Week #6 of 2012 Challenge
- Sleep 8 hours each night
- Keeps your heart healthy
- Proven to be associated with a decreased risk of developing cancers
- Reduces inflammation and stress hormones
- Decreased risk of diabetes
- Increases your memory and brain function
- Decreased risk of depression
- There is a strong connection between sleep and overweight/obesity!!! If you want to lose weight and you aren't sleeping, there is a good chance it won't happen or it will take a lot longer than you want.
- Set a 'regular' bedtime and attempt to get up at the same time every day. Our bodies actually crave routine and function best when you can achieve this.

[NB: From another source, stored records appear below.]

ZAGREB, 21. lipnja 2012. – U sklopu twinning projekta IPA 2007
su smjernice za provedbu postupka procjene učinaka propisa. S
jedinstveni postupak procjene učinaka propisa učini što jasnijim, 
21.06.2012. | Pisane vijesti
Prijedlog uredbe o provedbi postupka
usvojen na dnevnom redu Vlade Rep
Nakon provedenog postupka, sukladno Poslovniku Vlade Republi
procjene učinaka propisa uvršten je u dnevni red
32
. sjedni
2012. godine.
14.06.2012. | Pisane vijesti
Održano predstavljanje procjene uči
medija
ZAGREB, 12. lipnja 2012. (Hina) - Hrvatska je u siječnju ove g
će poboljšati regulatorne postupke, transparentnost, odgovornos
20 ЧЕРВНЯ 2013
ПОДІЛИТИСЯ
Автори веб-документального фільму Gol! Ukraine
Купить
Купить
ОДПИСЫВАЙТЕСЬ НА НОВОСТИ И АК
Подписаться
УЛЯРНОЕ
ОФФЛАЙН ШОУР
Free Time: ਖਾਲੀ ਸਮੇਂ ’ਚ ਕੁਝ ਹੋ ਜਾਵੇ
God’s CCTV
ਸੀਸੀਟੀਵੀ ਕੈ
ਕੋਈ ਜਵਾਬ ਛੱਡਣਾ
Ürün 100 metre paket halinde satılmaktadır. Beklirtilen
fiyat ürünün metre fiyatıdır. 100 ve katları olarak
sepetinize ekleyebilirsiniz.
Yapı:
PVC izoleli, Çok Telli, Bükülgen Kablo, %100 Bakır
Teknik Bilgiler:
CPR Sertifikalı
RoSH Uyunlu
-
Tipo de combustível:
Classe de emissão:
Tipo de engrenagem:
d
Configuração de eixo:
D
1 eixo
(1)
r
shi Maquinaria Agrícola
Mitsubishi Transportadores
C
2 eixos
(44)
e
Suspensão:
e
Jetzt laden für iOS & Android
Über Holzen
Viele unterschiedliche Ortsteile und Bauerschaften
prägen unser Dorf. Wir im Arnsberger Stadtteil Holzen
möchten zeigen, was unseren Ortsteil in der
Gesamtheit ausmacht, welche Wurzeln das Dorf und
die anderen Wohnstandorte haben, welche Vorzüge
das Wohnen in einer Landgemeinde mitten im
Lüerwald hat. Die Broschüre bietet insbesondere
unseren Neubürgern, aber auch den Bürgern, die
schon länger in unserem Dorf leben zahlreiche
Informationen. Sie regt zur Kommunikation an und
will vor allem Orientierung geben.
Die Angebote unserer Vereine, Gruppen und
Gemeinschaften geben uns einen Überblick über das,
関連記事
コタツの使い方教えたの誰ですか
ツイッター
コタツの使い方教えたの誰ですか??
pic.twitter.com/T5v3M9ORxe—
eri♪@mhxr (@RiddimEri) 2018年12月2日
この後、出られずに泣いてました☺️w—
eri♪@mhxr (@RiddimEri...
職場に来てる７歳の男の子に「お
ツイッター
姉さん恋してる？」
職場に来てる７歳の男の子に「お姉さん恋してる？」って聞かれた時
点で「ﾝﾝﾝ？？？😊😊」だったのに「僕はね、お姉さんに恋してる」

- Increase your exposure to daylight during the day and limit the use of television and any electronic screen use (including your cell phone!) an hour before you go to sleep.
- Limit naps to 30 minutes to avoid feeling drowsy afterward
- Keep your room cool and make your bed as comfortable as possible
- We are all adults here - so use your bed for sleep and sex only. Keep a TV out of your bedroom (should improve that love life!)
- Have a bedtime ritual (short is fine) - listen to music, take a warm bath, etc. and try to do the same thing every night
- Avoid alcohol, caffeine and big meals before bedtime
- Exercise regularly, but avoid it in the hour before you go to bed.